- [Belge Bölümü]:
'''
Hayatımda ilk defa yaklaşık 1,5 yıl basketboldan uzak kaldım. Bu durum beni etkiledi; iniş çıkışlar yaşadığım oldu. Bununla beraber, epeyce de dinlendim, kendimi dinledim. Fenerbahçe kariyerimin dönüm noktası olmuştu ama artık kulüpler ücret yönünden bana teklif getirmeye korkuyordu. Tam bu dönemde İzmit’ten bir teklif aldım ve bu teklifi değerlendirerek İzmit’e geldim.
Şu anda çoğu kulübün bulunduğu çizginin çok üstündeyiz, maddi olarak da iyiyiz. Elimizdeki imkanlarla neler yapabileceğimiz, nasıl daha başarılı olabileceğimiz konularında sürekli çalışıyoruz. Türkiye Kupası’na gelirsek… Galatasaray ile Beşiktaş’ı eleyerek Fenerbahçe’yle final oynadık. Öncelikle ortada inanılmaz bir bütçe farkı var. Şunu mutlaka belirtmek isterim… Bazen takımlar, karşı tarafın güçlü olduğunu düşünerek maçı alamayacaklarını zanneder. Ben bu takımda, bunu hiç yaşamadım. Her maça inançla çıktık, her şeyin sahada belli olduğunu göstermeye çalıştık. Türkiye Kupası maçı bizim için çok yararlı oldu. Fenerbahçe gerçekten iyi oynadı ve kazandı ama biz de hem insanlara hem de basketbol camiasına bir şeyleri ispat ettik. Çok takdir topladık.
'''
- [Alıştırma Yönergesi]: Basketbol kariyeriyle ilgili metinde "Şu anda çoğu" sözlerinin geçtiği yerden başlayıp "Çok takdir topladık." sözlerinden sonra biten kısmı hiç değiştirmeden yazar mısınız?

- [Mevcut Veriler]:
'''
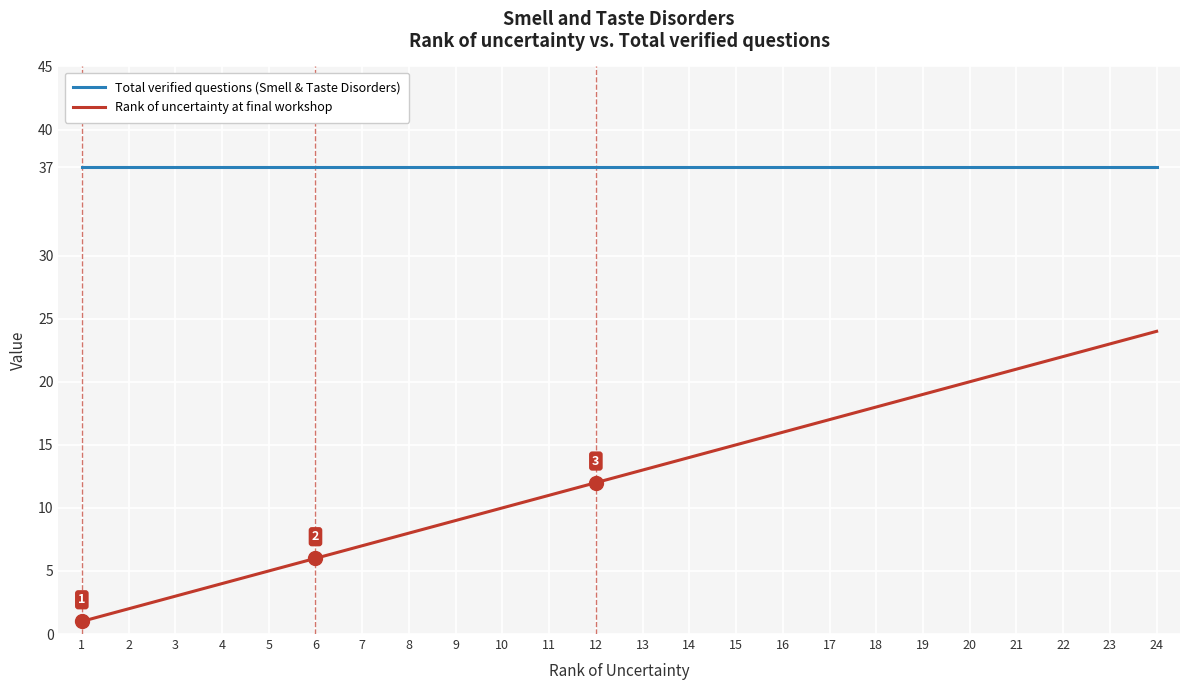

Rank the series by their average value, from lowest to highest.

Rank of uncertainty at final workshop, Total verified questions (Smell & Taste Disorders)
'''
- [Alıştırmanın Cevabı]:
Şu anda çoğu kulübün bulunduğu çizginin çok üstündeyiz, maddi olarak da iyiyiz. Elimizdeki imkanlarla neler yapabileceğimiz, nasıl daha başarılı olabileceğimiz konularında sürekli çalışıyoruz. Türkiye Kupası’na gelirsek… Galatasaray ile Beşiktaş’ı eleyerek Fenerbahçe’yle final oynadık. Öncelikle ortada inanılmaz bir bütçe farkı var. Şunu mutlaka belirtmek isterim… Bazen takımlar, karşı tarafın güçlü olduğunu düşünerek maçı alamayacaklarını zanneder. Ben bu takımda, bunu hiç yaşamadım. Her maça inançla çıktık, her şeyin sahada belli olduğunu göstermeye çalıştık. Türkiye Kupası maçı bizim için çok yararlı oldu. Fenerbahçe gerçekten iyi oynadı ve kazandı ama biz de hem insanlara hem de basketbol camiasına bir şeyleri ispat ettik. Çok takdir topladık.